The third part that is most overlooked is customer service data. The performance of customer service during the promotion period can also be counted afterwards, which can be put into the big data platform and finally put into the data warehouse for the BI platform to see.



Meow is a very good digital operation platform. The general analysis will have two dimensions, one is the vertical dimension, is the time axis; The other is the horizontal dimension, which is layout. There will also be some analysis models, such as the people store model, user browsing model, etc., which can be analyzed.

Netease yi Dun and seven fish intelligent program

Based on artificial intelligence technology, netease Cloud has eshield security plan and Qiyu customer service plan.

Yi Shield can monitor user login and cheating behaviors, protect user login and registration through ARTIFICIAL intelligence, and take corresponding measures against cheating behaviors.

If there are some bad videos or pictures, image recognition can be detected.

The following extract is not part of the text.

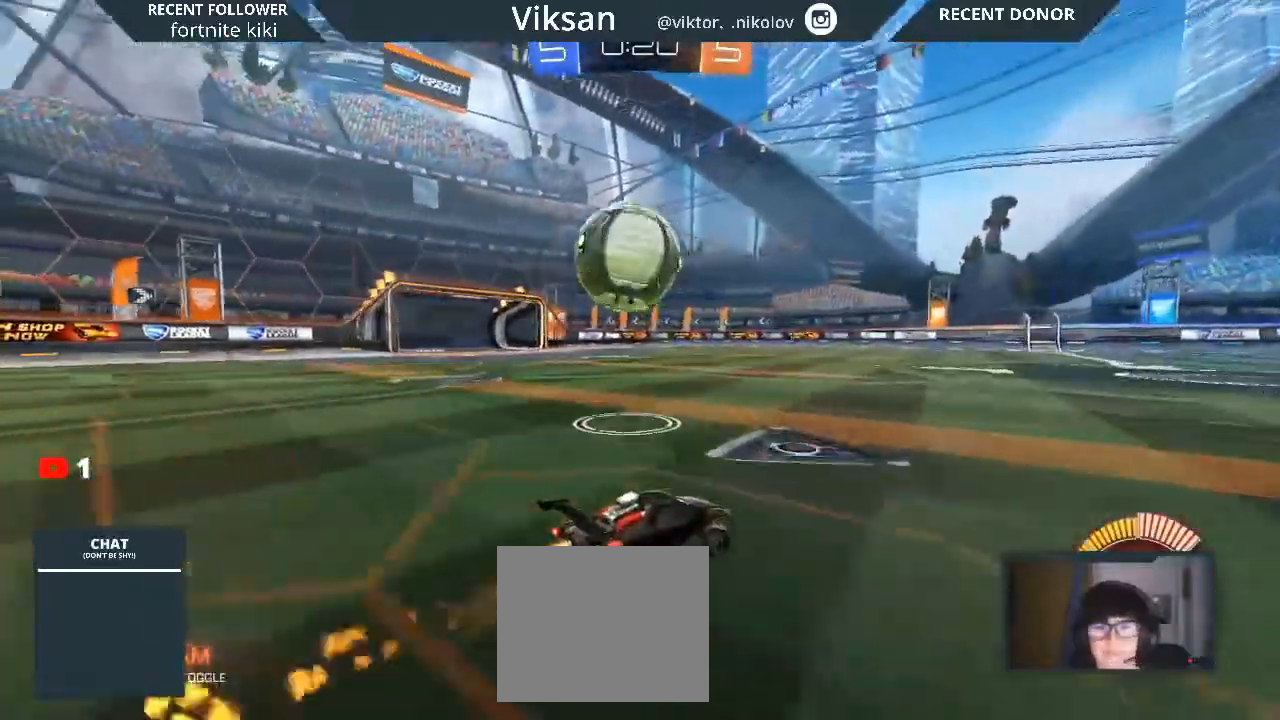
{"buttons": ["R1", "R2"], "left_stick": "center", "right_stick": "center", "events": [[67, "R1", "up"], [433, "R1", "down"]]}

It used to be based on probabilistic models, but now it’s going to be based on deep learning, using neural networks.



Seven Fish intelligent customer service at first through keyword matching, then probabilistic model NLP, now through deep learning and neural network gradually developed to today.

This is the overall solution from the bottom to the top, you can consider these three aspects if you go to the cloud.

That’s all for today’s sharing, thank you!